> [Exercise description] Write out, word for word, only the data from its first line to the line containing "f pants, a shoe with a".

> [Records for processing]

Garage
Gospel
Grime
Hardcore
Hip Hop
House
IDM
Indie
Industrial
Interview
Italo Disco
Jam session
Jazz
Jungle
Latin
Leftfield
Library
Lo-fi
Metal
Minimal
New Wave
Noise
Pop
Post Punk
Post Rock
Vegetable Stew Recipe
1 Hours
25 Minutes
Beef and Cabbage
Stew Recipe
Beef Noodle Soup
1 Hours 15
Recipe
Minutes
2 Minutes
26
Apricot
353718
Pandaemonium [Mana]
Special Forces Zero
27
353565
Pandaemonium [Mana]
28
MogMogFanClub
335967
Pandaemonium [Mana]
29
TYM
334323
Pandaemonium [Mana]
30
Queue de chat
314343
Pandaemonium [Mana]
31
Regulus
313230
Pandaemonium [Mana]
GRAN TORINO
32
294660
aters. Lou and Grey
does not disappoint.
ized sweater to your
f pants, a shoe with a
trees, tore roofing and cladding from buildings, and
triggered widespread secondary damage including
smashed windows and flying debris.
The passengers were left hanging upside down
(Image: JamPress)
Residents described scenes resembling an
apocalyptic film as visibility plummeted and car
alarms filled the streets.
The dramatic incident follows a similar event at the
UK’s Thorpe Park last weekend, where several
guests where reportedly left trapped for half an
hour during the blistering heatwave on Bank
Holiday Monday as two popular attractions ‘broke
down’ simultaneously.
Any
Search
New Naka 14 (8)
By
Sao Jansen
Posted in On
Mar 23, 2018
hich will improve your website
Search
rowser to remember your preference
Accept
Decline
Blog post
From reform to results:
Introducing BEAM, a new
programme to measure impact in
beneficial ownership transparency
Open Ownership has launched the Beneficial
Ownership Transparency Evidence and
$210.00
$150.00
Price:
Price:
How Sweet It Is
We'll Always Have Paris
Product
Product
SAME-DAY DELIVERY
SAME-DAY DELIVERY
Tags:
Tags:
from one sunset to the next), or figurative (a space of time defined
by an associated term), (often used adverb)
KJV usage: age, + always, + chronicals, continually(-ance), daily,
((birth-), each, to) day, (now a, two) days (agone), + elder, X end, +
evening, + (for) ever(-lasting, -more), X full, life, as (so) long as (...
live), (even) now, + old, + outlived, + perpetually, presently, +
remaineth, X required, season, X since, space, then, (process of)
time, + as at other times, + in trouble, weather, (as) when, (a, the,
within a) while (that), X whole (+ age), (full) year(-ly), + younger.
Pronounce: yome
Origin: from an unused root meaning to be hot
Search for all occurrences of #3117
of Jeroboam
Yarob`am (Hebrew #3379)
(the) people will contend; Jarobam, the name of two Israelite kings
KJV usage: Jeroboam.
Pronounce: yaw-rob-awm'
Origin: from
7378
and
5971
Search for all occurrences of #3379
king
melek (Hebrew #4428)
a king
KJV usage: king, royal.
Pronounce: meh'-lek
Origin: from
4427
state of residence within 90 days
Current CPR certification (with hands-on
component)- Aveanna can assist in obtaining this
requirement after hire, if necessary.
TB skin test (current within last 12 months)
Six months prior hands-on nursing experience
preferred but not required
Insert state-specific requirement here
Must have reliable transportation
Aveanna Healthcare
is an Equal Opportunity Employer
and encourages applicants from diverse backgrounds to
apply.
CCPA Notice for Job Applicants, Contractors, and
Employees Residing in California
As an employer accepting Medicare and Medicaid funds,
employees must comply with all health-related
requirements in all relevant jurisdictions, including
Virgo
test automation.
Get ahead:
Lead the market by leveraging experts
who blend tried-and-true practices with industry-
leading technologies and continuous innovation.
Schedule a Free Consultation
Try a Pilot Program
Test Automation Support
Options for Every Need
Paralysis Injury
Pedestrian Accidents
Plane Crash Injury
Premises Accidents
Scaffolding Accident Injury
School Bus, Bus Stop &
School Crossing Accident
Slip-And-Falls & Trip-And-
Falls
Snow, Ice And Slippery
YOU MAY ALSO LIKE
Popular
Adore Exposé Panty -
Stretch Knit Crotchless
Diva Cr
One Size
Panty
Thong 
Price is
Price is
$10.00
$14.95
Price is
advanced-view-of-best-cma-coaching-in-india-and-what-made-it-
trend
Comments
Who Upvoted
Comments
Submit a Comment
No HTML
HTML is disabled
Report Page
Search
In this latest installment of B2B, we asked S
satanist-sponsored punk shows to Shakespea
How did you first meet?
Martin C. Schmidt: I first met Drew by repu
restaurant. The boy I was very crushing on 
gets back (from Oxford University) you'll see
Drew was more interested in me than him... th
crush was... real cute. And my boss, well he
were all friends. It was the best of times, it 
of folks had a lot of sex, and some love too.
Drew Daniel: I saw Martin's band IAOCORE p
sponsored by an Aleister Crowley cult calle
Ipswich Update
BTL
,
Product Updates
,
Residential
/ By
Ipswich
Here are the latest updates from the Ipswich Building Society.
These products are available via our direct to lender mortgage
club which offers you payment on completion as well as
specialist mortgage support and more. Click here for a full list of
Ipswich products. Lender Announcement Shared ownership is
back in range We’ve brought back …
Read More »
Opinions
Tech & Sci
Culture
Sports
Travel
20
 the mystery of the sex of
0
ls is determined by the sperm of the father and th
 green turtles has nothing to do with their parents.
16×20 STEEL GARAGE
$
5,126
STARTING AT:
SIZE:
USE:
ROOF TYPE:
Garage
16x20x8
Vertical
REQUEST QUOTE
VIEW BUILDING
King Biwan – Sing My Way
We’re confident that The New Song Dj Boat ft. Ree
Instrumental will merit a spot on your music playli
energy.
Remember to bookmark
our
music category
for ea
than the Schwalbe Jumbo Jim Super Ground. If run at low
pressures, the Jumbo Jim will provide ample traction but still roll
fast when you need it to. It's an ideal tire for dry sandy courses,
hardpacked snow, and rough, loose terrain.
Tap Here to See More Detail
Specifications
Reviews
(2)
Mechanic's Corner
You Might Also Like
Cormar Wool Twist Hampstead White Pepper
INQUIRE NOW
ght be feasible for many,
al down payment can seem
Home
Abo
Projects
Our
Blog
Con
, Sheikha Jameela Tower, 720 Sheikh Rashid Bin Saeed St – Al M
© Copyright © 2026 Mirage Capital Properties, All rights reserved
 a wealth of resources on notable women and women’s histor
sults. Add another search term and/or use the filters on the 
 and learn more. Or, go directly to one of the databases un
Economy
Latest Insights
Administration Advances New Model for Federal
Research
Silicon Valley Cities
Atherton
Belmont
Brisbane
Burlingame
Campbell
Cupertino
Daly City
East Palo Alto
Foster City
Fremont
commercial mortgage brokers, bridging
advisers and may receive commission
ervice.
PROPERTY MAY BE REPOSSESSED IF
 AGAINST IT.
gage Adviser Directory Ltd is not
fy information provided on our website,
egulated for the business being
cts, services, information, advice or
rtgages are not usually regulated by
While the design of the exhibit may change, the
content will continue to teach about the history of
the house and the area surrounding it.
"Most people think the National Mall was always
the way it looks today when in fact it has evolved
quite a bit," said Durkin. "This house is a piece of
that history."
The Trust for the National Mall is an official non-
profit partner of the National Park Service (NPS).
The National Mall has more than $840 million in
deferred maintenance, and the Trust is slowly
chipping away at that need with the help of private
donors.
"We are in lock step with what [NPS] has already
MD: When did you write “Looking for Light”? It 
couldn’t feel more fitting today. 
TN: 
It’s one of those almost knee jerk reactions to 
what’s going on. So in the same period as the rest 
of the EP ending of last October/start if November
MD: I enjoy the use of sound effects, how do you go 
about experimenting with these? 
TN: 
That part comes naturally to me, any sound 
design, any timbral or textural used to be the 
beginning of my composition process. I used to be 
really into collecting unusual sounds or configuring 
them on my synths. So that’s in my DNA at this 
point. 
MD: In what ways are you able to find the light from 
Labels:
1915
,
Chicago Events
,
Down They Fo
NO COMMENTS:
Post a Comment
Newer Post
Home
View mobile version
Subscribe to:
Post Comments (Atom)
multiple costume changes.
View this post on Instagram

> [Exercise result]
Garage
Gospel
Grime
Hardcore
Hip Hop
House
IDM
Indie
Industrial
Interview
Italo Disco
Jam session
Jazz
Jungle
Latin
Leftfield
Library
Lo-fi
Metal
Minimal
New Wave
Noise
Pop
Post Punk
Post Rock
Vegetable Stew Recipe
1 Hours
25 Minutes
Beef and Cabbage
Stew Recipe
Beef Noodle Soup
1 Hours 15
Recipe
Minutes
2 Minutes
26
Apricot
353718
Pandaemonium [Mana]
Special Forces Zero
27
353565
Pandaemonium [Mana]
28
MogMogFanClub
335967
Pandaemonium [Mana]
29
TYM
334323
Pandaemonium [Mana]
30
Queue de chat
314343
Pandaemonium [Mana]
31
Regulus
313230
Pandaemonium [Mana]
GRAN TORINO
32
294660
aters. Lou and Grey
does not disappoint.
ized sweater to your
f pants, a shoe with a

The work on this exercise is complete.